Anomie atau anomy berasal dari bahasa Yunani yang berarti pelanggaran hukum. Nomos berarti penggunaan, adat, atau hukum dan nemein sarana untuk mendistribusikan. Anomy demikian adalah ketidakstabilan sosial yang dihasilkan dari pemecahan standar dan nilai-nilai. (Webster’s Dictionary). Bunuh diri tipe ini terjadi karena tatanan, hukum-hukum, serta berbagai aturan moralitas sosial mengalami kekosongan. Kelemahan aturan sosial antara norma-norma sosial dan individu dan mesti bisa membawa pada perubahan sosial ekonomi yang dramatis bagi individu. Atau dengan kata lain, tidak cukupnya aturan yang ada sebagai ‘penampung’ aspirasi individu. Dari sini kemudian terjadilah semacam frustasi sosial yang kemudian meningkatkan keinginan orang untuk bunuh diri.

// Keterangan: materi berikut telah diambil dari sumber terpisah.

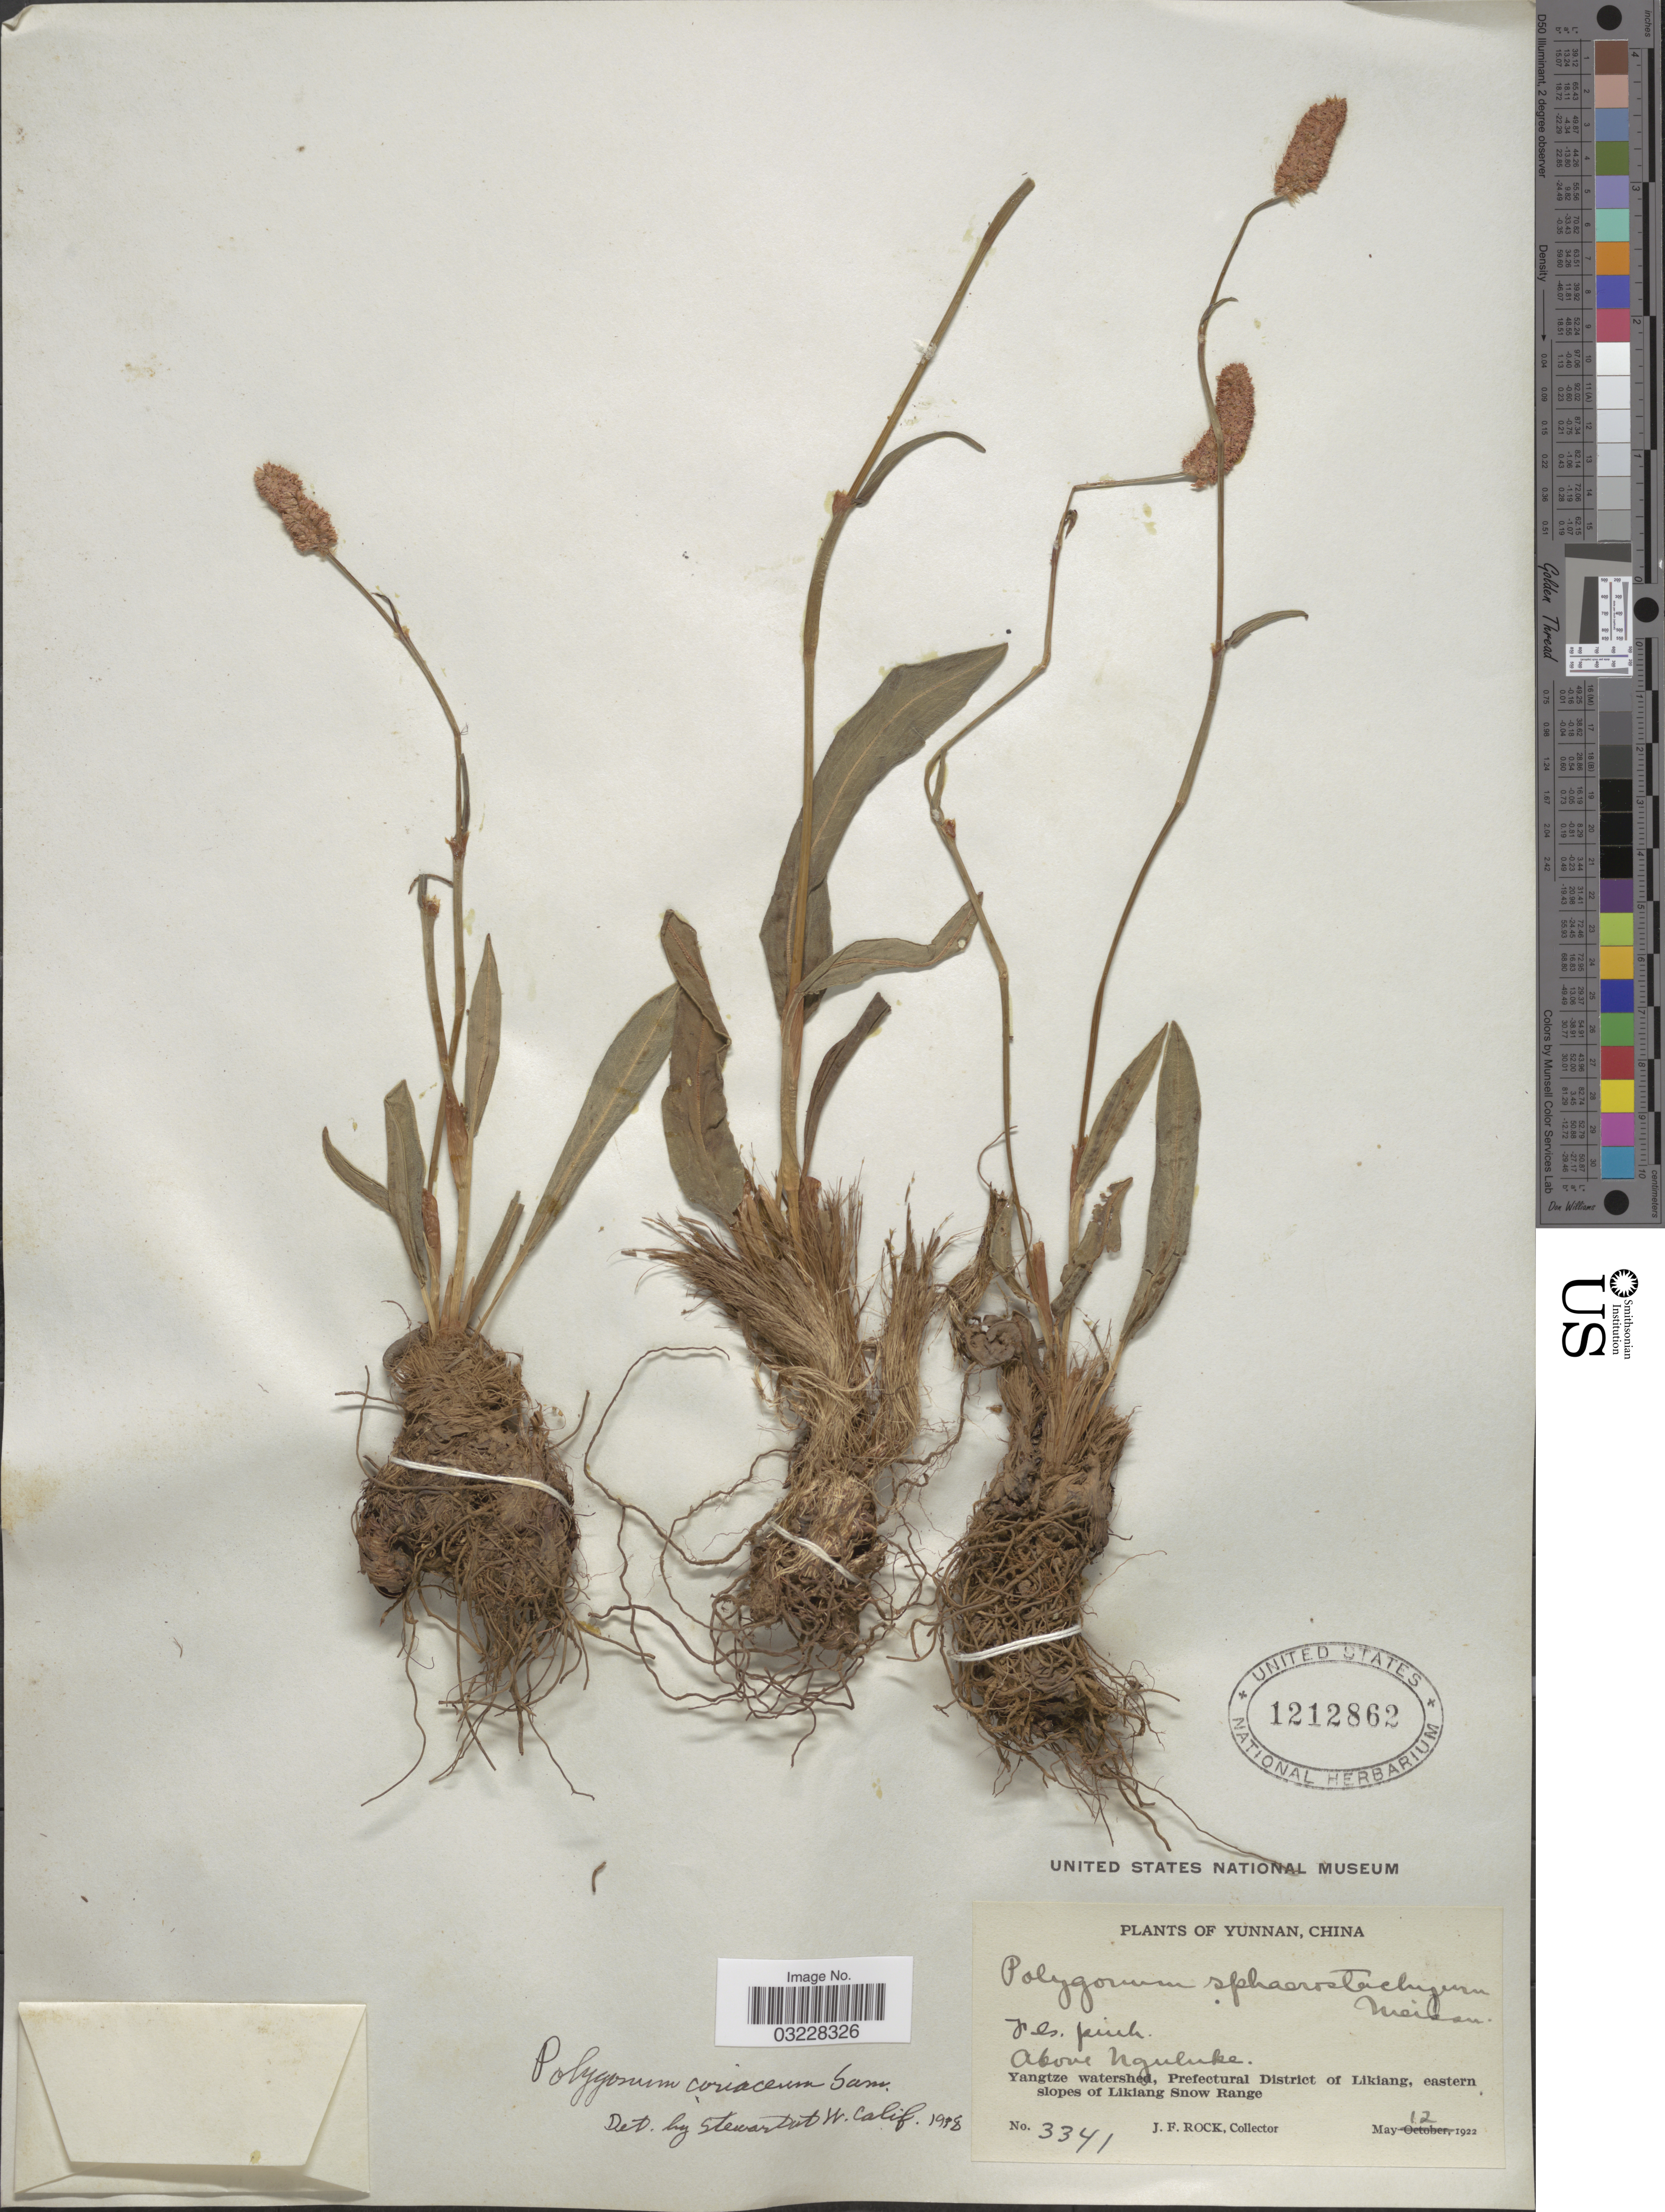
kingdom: Plantae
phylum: Tracheophyta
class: Magnoliopsida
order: Caryophyllales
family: Polygonaceae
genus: Bistorta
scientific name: Bistorta coriacea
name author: (Sam.) Yonek. & H. Ohashi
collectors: J. Rock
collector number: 3341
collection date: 1922-05-12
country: China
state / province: Yunnan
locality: Above Nguluke. Yangtze watershed, Prefectural District of Likiang, eastern slopes of Likiang Snow Range.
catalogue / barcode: US 1212862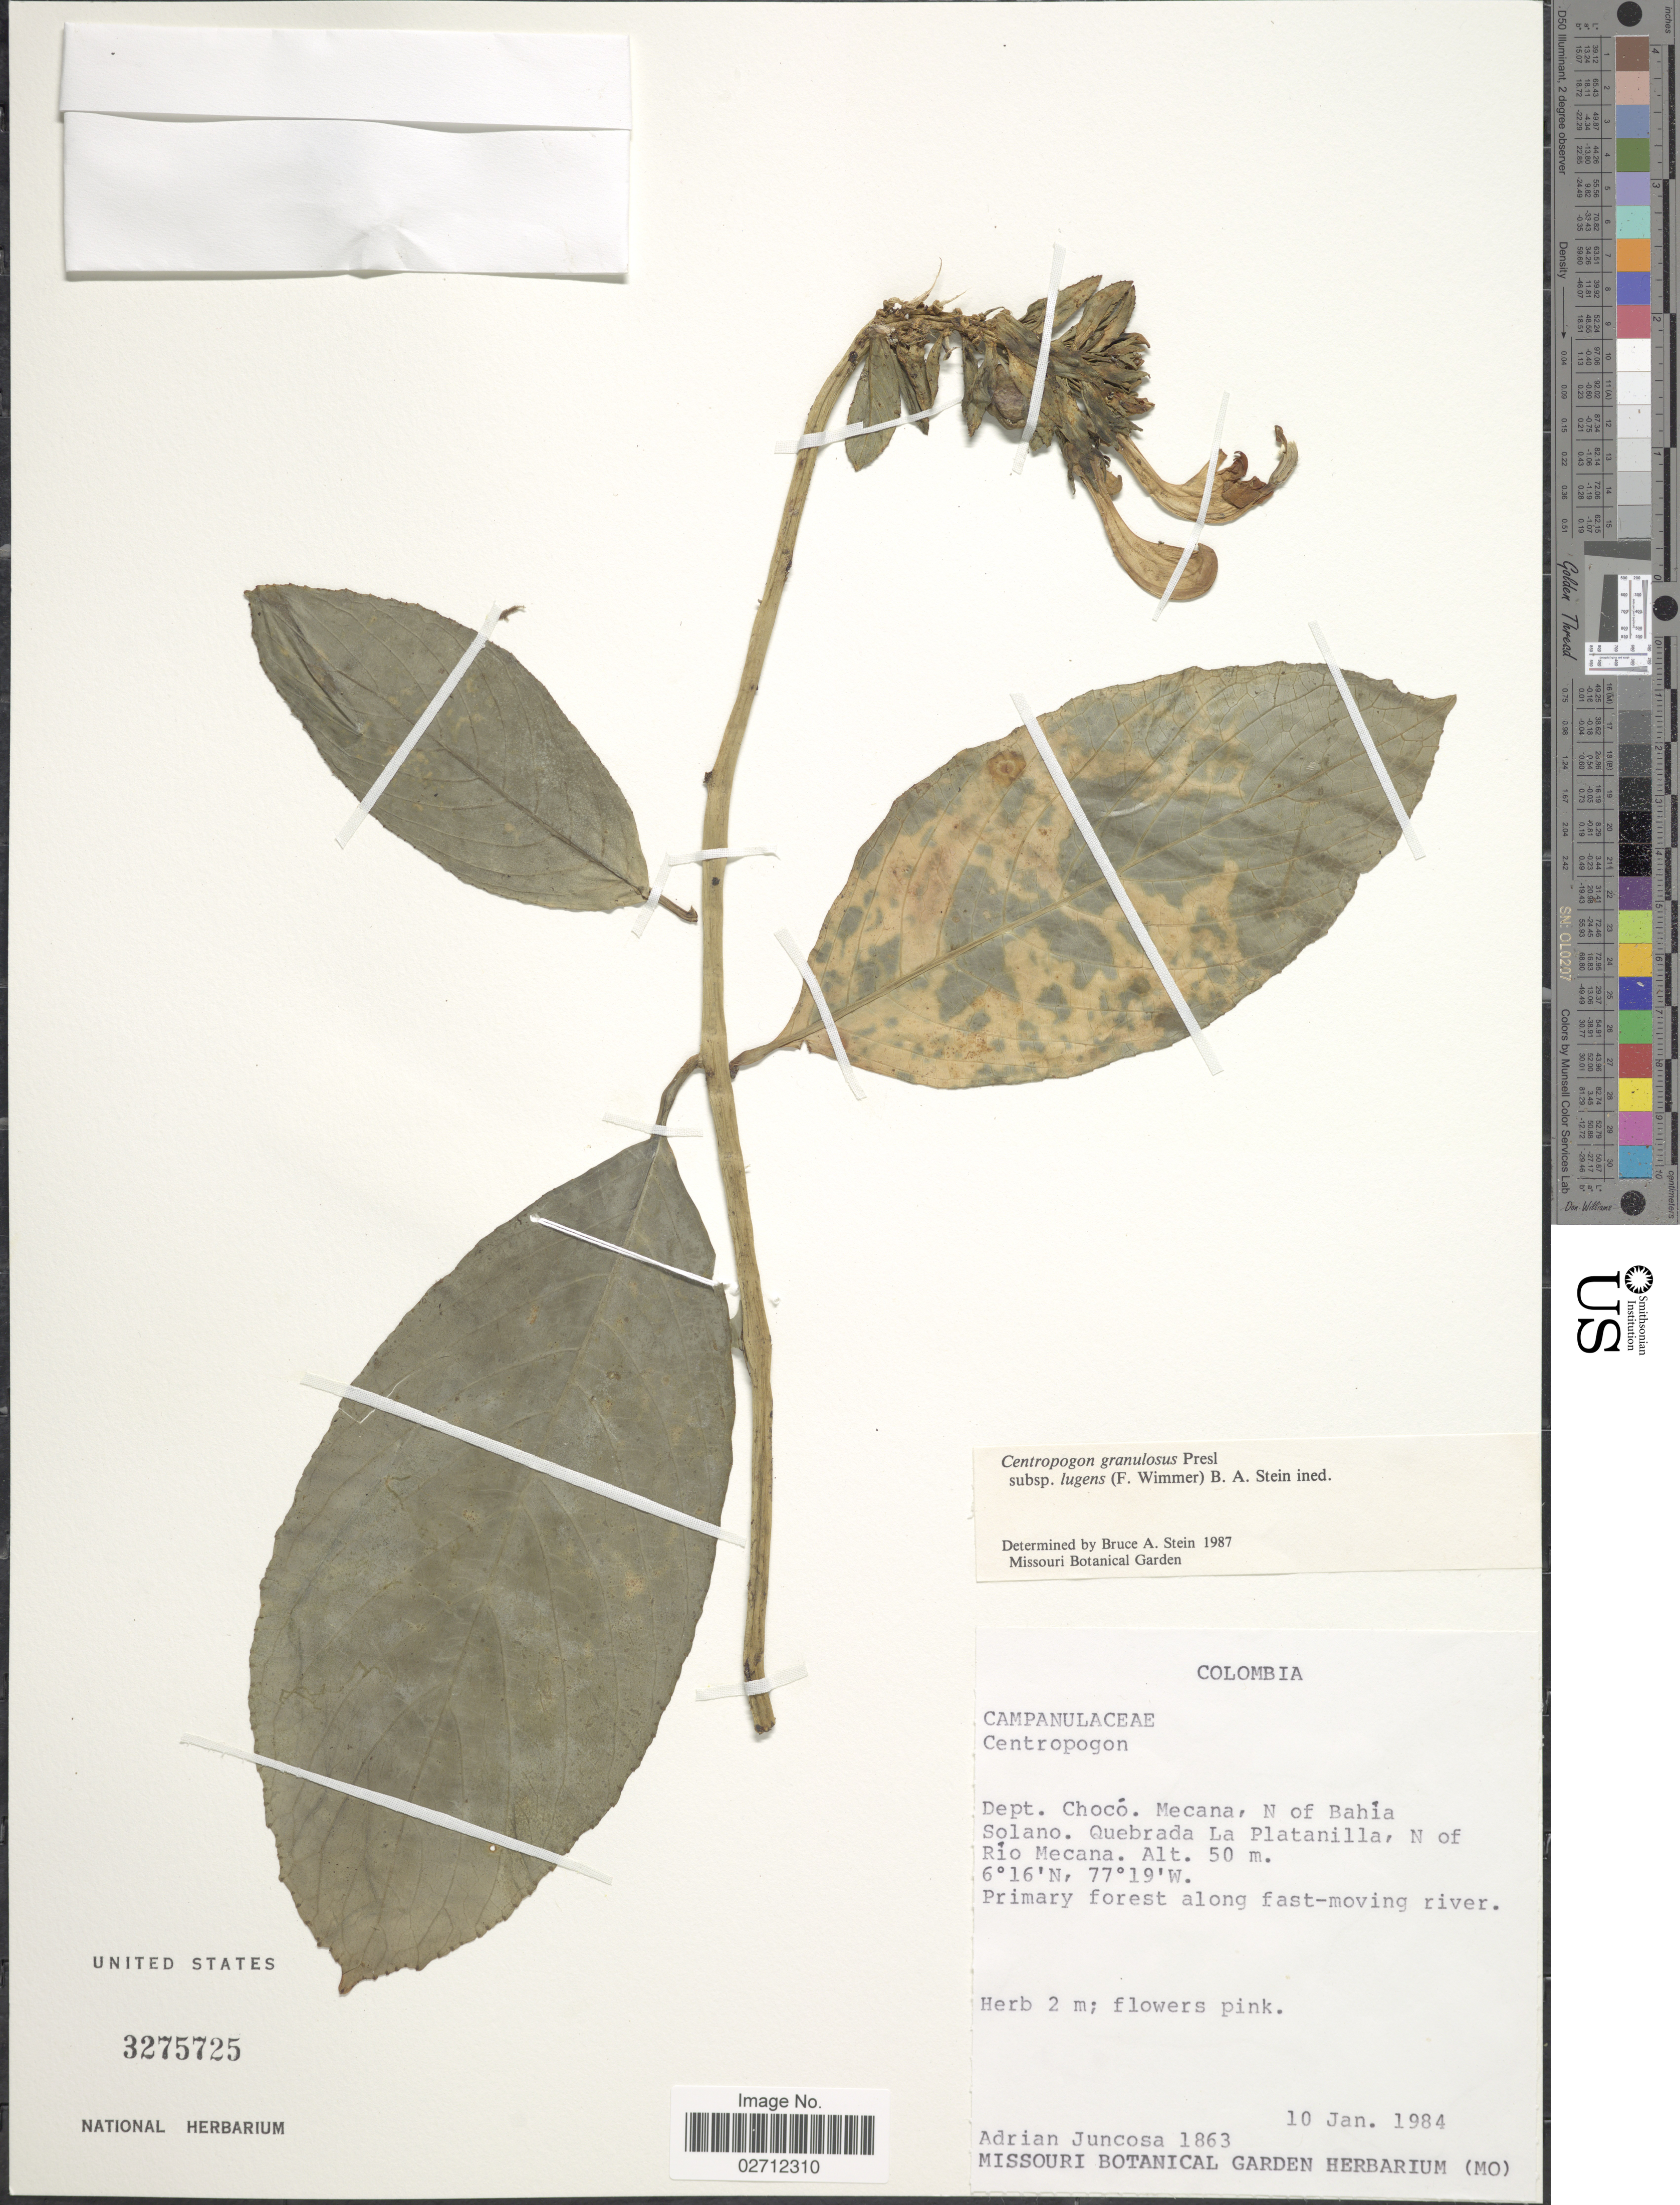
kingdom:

Seperti halnya dengan anomi pembagian kerja, ini dapat terjadi ketika bentuk normal pembagian kerja terganggu, dan “kolektivitas untuk sementara tidak mampu melaksanakan kewenangan atas individu-individu.” (Ritzer, hal 92). Hal ini dapat terjadi baik selama periode terkait dengan depresi ekonomi (pasar modal kecelakaan tahun 1930-an) atau ekspansi ekonomi yang cepat. Situasi baru dengan beberapa norma, efek regulatif struktur melemah, dan individu mungkin merasa tanpa akar. Dalam situasi ini, seseorang dapat dikenakan arus sosial anomik. Orang-orang yang dibebaskan dari kendala menjadi “budak nafsu mereka, dan sebagai hasilnya, menurut pandangan Durkheim, melakukan berbagai tindakan destruktif, termasuk bunuh diri dalam jumlah yang lebih besar.” (Ritzer, hal, 92).

Ada empat jenis bunuh diri akibat dari tipe anomik ini, antara lain:
a.    Anomi ekonomis akut (acute economic anomie) yakni kemerosotan secara sporadis pada kemampuan lembaga-lembaga tradisional (seperti agama dan sistem-sistem sosial pra-industrial) untuk meregulasikan dan memenuhi kebutuhan-kebutuhan sosial.
b.    Anomi ekonomis kronis (chronic economic anomie) adalah kemerosotan regulasi moral yang berjalan dalam jangka waktu yang cukup lama. Misalnya saja revolusi industri yang menggerogoti aturan-aturan sosial tradisional. Tujuan-tujuan untuk meraih kekayaan dan milik pribadi ternyata tidak cukup untuk menyediakan perasaan bahagia. Saat itu angka bunuh diri lebih tinggi terjadi pada orang yang kaya daripada orang-orang yang miskin.
c.    Anomi domestik akut (acute domestic anomie) yang dapat dipahami sebagai perubahan yang sedemikian mendadak pada tingkatan mikrososial yang berakibat pada ketidakmampuan untuk melakukan adaptasi. Misalnya saja keadaan menjadi janda (widowhood) merupakan contoh terbaik dari kondisi anomi semacam ini.
d.    Anomi domestik kronis (chronic domestic anomie) dapat dilihat pada kasus pernikahan sebagai institusi atau lembaga yang mengatur keseimbangan antara sarana dan kebutuhan seksual dan perilaku di antara kaum lelaki dan perempuan. Seringkali yang terjadi adalah lembaga perkawinan secara tradisional sedemikian mengekang kehidupan kalangan perempuan sehingga membatasi peluang-peluang dan tujuan-tujuan hidup mereka.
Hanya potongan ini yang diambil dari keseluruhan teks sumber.